*Passage to read:*

== == ==

The proper Schwarzschild radial distance between two spherical shells

[Buzz Bloom]

The scale factor as function of time is part of several metric components. It is part of GR foundations that only curvature distinguishes local physics from SR.
...
Have you read any systematic treatment of GR? Sean Carroll’s online lecture notes develop everything from pretty basic starting point, yet develop the material using a pretty complete modern mathematical form.

Hi Paul:

I have started to read Sean Carroll’s online lecture notes, but I have found it difficult to make progeress in my understanding. i have not yet given up though, but I have given more attention to the McVittie metric

I think I understand that "The scale factor as function of time is part of several metric components," but I have not yet not grasps what are the "several metric components", in particular in the McVittie metric which I found on page 9 of the lecture notes

Black Holes in an expanding universe: the McVittie metric, by Daniel C. Guariento.
www.physics.ntua.gr/cosmo13/Paros2013/Talks/Guariento.pdf​

Are the following two the components you intend as having the sclae factor as part of them?

a²​

m/(2a r_cap) (r_cap represents here the r with the carat on top in the metric)​

Would you please explain the meaning of "local physics" as it is related to GR. I have seen this term used w/r/t quantum mechanics, but not GR.

Regards,
Buzz

 

[Buzz Bloom]

I assume this means you're interested in a case where there is no matter, no radiation, but only a cosmological constant.
...
This would be represented by the de-Sitter metric.

Hi pervect:

Thank you for your post.

One of several cases I am interested in is the one where there is no matter, no radiation, but only a cosmological constant. I have accepted the suggestion of @PeterDonis to work with the McVittie metric.

The thread

https://www.physicsforums.com/threa...f-the-universe-affect-orbiting-bodies.988864/​

posts #43 through #49 is a further discussion of this topic.

Regards,
Buzz

 

[PeterDonis]

I have accepted the suggestion of @PeterDonis to work with the McVittie metric.

Which, as I have already pointed out in other threads, is just the Schwarzschild-de Sitter metric for the case you describe, with zero matter, zero radiation, and only a cosmological constant.

 

[pervect]

Some general comments that might help, from Ned Wright's cosmology FAQ, and some of my own comments:

http://www.astro.ucla.edu/~wright/cosmology_faq.html#SS

Why doesn't the Solar System expand if the whole Universe is expanding?

This question is best answered in the coordinate system where the galaxies change their positions. The galaxies are receding from us because they started out receding from us, and the force of gravity just causes an acceleration that causes them to slow down, or speed up in the case of an accelerating expansion.

== == ==

*Rows:*
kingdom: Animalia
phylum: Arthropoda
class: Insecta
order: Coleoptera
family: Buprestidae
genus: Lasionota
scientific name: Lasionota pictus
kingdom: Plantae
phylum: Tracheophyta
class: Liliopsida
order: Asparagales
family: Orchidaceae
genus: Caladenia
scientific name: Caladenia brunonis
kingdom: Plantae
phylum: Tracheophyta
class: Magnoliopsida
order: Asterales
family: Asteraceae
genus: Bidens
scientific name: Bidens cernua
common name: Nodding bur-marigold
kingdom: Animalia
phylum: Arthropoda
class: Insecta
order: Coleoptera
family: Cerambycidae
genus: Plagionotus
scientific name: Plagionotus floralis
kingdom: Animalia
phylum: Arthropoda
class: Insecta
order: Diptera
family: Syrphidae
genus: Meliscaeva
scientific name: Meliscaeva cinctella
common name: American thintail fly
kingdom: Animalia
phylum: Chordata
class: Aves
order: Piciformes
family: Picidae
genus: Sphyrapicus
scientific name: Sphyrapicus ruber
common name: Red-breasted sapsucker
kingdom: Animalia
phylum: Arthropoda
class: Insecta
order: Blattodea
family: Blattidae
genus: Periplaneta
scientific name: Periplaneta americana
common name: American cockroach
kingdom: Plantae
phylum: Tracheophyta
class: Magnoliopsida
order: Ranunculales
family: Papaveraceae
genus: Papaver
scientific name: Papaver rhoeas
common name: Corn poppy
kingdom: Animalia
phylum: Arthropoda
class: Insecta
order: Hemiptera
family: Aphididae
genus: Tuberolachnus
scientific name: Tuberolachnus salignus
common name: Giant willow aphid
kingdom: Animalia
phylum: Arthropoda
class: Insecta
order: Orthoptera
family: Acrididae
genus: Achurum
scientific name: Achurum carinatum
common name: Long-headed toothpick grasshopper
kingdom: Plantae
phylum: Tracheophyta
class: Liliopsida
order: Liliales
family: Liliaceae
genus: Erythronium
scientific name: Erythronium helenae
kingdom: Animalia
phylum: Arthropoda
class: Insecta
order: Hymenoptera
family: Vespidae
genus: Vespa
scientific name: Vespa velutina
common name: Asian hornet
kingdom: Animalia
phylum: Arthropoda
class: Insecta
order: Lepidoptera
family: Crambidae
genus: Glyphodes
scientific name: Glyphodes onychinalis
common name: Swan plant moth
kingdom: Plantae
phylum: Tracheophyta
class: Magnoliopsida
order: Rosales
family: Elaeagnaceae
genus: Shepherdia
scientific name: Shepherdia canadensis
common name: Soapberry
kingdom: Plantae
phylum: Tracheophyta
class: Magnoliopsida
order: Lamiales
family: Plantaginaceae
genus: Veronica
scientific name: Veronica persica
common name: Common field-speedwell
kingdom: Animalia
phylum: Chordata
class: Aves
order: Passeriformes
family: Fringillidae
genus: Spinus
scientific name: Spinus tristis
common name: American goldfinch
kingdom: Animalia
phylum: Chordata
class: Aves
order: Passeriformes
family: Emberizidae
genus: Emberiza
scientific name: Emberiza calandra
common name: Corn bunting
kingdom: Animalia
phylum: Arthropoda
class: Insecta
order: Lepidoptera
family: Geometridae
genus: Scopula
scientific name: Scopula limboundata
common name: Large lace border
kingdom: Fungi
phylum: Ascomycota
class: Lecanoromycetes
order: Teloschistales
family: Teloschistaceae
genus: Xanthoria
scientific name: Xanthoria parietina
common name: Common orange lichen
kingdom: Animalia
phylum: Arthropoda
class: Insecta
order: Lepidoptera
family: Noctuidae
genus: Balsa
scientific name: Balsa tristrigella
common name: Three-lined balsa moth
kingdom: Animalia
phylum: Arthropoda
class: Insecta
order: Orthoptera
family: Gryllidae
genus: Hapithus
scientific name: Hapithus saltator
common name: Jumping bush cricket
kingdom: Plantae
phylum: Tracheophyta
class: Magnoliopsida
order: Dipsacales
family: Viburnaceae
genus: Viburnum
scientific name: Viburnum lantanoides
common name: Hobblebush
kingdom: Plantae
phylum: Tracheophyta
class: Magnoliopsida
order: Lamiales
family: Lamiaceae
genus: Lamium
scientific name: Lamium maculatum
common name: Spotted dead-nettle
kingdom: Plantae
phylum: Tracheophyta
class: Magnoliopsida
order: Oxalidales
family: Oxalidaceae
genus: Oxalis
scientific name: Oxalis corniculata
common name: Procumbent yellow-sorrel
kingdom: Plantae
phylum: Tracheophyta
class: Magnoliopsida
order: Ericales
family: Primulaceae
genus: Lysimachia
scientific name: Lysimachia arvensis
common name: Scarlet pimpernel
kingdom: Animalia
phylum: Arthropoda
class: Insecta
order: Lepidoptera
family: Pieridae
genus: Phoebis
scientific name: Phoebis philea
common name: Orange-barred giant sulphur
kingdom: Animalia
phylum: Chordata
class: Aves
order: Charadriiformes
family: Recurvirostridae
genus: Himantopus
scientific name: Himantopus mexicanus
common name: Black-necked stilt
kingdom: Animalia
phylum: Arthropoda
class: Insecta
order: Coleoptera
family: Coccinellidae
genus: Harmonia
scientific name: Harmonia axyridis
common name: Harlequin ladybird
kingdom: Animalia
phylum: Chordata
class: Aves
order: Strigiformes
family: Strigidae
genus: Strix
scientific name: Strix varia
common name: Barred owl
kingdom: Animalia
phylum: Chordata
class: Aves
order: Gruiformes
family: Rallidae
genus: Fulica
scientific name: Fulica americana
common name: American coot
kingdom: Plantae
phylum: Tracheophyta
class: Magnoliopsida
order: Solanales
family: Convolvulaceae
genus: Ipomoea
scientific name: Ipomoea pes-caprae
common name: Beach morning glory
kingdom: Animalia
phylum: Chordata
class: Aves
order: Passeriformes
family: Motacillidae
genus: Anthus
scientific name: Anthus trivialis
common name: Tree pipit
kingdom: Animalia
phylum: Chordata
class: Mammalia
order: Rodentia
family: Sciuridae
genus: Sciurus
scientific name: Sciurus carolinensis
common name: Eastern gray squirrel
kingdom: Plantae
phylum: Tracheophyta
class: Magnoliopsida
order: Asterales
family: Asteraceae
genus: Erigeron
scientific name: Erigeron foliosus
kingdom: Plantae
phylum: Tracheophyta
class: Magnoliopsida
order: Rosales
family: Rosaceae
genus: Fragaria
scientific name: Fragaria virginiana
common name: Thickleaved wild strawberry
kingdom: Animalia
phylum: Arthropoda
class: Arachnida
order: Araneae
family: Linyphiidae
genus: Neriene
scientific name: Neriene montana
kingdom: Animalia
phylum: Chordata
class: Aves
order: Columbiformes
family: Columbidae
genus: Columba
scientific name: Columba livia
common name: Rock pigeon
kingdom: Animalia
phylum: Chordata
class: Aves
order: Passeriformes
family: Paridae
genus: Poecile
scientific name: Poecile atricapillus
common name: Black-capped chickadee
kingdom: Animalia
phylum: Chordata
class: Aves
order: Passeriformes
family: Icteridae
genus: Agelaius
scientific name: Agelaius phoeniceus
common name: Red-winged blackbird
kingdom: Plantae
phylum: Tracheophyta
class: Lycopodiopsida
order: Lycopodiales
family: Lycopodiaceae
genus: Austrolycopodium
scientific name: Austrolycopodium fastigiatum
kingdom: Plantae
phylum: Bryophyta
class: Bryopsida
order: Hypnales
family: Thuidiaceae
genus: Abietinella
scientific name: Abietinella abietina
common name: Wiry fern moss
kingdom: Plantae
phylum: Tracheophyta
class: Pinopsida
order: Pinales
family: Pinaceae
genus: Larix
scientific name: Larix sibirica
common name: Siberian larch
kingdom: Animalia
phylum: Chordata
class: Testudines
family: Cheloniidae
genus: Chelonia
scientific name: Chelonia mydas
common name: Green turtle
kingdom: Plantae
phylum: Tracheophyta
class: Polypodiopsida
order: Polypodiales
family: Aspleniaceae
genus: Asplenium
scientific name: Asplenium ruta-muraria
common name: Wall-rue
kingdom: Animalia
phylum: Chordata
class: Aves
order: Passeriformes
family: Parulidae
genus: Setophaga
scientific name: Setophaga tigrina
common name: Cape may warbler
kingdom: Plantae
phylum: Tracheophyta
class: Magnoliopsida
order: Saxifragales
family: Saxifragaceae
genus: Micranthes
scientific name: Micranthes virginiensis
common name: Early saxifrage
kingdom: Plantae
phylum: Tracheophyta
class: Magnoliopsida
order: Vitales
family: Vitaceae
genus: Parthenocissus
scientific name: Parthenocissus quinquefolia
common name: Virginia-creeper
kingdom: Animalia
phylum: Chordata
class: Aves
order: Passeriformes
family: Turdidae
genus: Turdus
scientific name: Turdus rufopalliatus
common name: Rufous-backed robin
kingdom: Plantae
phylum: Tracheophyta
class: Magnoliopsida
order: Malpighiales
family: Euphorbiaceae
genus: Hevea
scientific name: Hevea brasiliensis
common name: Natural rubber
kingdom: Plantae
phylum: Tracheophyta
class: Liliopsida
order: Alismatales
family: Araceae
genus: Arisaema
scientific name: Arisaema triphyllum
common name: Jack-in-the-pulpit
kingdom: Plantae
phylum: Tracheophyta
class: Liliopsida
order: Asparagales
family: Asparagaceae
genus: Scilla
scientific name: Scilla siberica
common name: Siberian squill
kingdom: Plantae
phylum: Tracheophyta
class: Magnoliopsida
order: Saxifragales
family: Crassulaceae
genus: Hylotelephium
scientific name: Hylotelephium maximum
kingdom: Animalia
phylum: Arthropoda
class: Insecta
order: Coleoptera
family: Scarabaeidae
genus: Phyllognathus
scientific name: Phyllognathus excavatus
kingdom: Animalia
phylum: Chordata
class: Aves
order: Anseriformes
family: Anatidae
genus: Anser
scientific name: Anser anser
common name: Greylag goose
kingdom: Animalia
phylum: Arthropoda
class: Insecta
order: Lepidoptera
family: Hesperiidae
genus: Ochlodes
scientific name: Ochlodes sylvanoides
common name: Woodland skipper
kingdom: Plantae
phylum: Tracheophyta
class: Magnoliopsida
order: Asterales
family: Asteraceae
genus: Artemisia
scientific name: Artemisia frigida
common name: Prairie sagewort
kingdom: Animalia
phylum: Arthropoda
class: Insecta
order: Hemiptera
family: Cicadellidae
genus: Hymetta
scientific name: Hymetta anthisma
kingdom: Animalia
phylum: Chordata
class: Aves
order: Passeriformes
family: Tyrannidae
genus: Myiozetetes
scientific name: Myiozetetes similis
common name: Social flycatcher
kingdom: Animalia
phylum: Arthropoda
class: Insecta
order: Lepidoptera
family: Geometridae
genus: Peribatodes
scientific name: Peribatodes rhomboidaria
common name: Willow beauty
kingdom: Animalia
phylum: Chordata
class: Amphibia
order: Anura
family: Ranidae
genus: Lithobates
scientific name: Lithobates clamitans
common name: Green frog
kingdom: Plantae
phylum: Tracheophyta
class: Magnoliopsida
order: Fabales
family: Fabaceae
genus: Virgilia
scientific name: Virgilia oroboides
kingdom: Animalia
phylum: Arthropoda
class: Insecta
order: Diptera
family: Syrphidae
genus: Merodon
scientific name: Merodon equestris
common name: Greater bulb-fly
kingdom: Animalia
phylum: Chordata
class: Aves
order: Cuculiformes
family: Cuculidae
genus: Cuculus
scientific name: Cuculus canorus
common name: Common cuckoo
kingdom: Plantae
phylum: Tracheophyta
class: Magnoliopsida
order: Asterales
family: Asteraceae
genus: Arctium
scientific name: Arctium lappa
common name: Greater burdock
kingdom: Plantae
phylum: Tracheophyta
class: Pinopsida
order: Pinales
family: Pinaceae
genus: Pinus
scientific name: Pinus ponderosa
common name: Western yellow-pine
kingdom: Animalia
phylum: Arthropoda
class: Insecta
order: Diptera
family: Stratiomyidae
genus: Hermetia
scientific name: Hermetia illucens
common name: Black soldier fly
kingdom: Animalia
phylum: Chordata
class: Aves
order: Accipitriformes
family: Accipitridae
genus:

== == ==

*Required work:*
1. In the physics thread, which metric does PeterDonis say the McVittie metric becomes when there is zero matter, zero radiation, and only a cosmological constant?
2. Continue the physics thread past its final sentence.
The listing was taken from a different source than the physics thread.

*Results for each task:*
1. The Schwarzschild-de Sitter metric.

2.
To be a bit more specific, I'll add my own comments. Without gravity, the expansion of the universe can be modeled as matter moving away from other matter at a constant rate. As Ned Wright says, cosmological expansion happens because things are moving away from each other. Gravity acts to slow down the expansion (usually), the weird exception being dark energy/ the cosmological constant, which speeds it up. It doesn't cause the expansion in the first place, though. That happens basically because things are moving away from each other. $\Omega_m$, the contribution of matter and it's gravity, slows the expansion down. $\Omega_r$, the contribution of radiation, also slows the expansion down. The only thing that causes the expansion to speed up is "dark energy", aka the cosmological constant.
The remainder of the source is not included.